At Magic FinServ, our endeavor is to ensure that the knowledge percolates enterprise-wide. Therefore, our implementation journey starts with a workshop wherein our team of AI engineers showcases the work they have done and then engages in an insightful session where they try to identify the areas where opportunities exist and the deterrents. Thereafter comes the discovery phase, where our team develops a prototype. Once the customer gives the go-ahead as they are confident about our abilities to meet expectations, we implement the AI model that integrates with the existing business environment. A successful implementation is not the end of the journey as we keep identifying new areas of opportunities so that true automation at scale can be achieved.

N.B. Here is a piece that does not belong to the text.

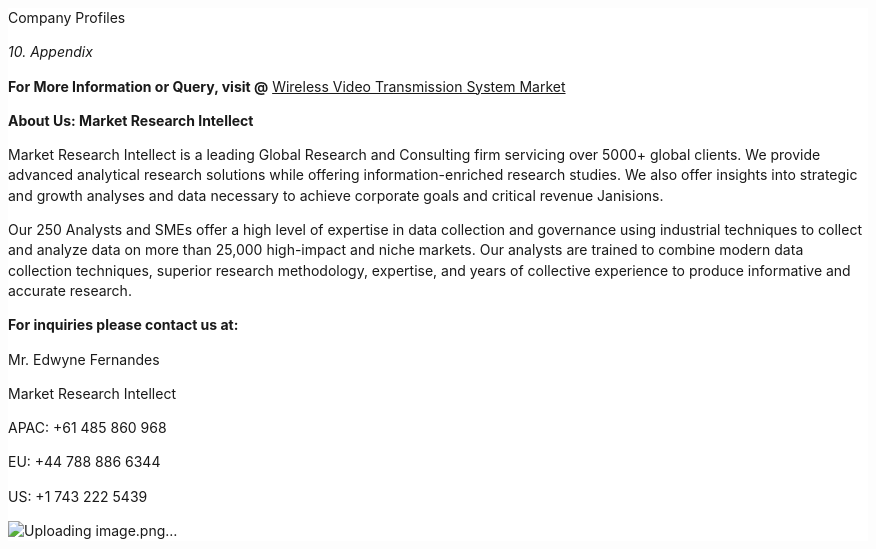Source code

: Company Profiles</span></em></p><p><em><span class="font-[700]">10. Appendix</span></em></p><p><span class="font-[700]"><strong>For More Information or Query, visit&nbsp;@</strong>&nbsp;</span><span class="font-[700]"><a href="https://www.marketresearchintellect.com/product/wireless-video-transmission-system-market/?utm_source=Linkedin&utm_medium=841" target="_blank" data-tracking-control-name="article-ssr-frontend-pulse_little-text-block" data-tracking-will-navigate="" data-test-link="">Wireless Video Transmission System Market</a></span></p><p><strong><span class="font-[700]">About Us: Market Research Intellect</span></strong></p><p><span class="">Market Research Intellect is a leading Global Research and Consulting firm servicing over 5000+ global clients. We provide advanced analytical research solutions while offering information-enriched research studies.&nbsp;</span>We also offer insights into strategic and growth analyses and data necessary to achieve corporate goals and critical revenue Janisions.</p><p><span class="">Our 250 Analysts and SMEs offer a high level of expertise in data collection and governance using industrial techniques to collect and analyze data on more than 25,000 high-impact and niche markets. Our analysts are trained to combine modern data collection techniques, superior research methodology, expertise, and years of collective experience to produce informative and accurate research.</span></p><p><strong>For inquiries please contact us at:</strong></p><p>Mr. Edwyne Fernandes</p><p>Market Research Intellect</p><p>APAC: +61 485 860 968</p><p>EU: +44 788 886 6344</p><p>US: +1 743 222 5439</p>
![Uploading image.png…]()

Catering to Banks and FinTechs: Magic FinServ’s unique AI optimization framework
At Magic FinServ, we have a unique AI Optimization framework that utilizes structured and unstructured data to build tailored solutions that reduce the need for human intervention. Our methodology powered by AI-ML-NLP and Computer vision provides 70% efficiency in front and middle office platforms and processes. Many of our AI applications for Tier 1 investment, FinTechs, Asset Managers, Hedge Funds, and InsuranceTech companies have driven bottom and top-line dividends for the businesses in question. We ensure that our custom-built applications integrate seamlessly into the existing systems and adhere to all regulatory compliance measures ensuring agility.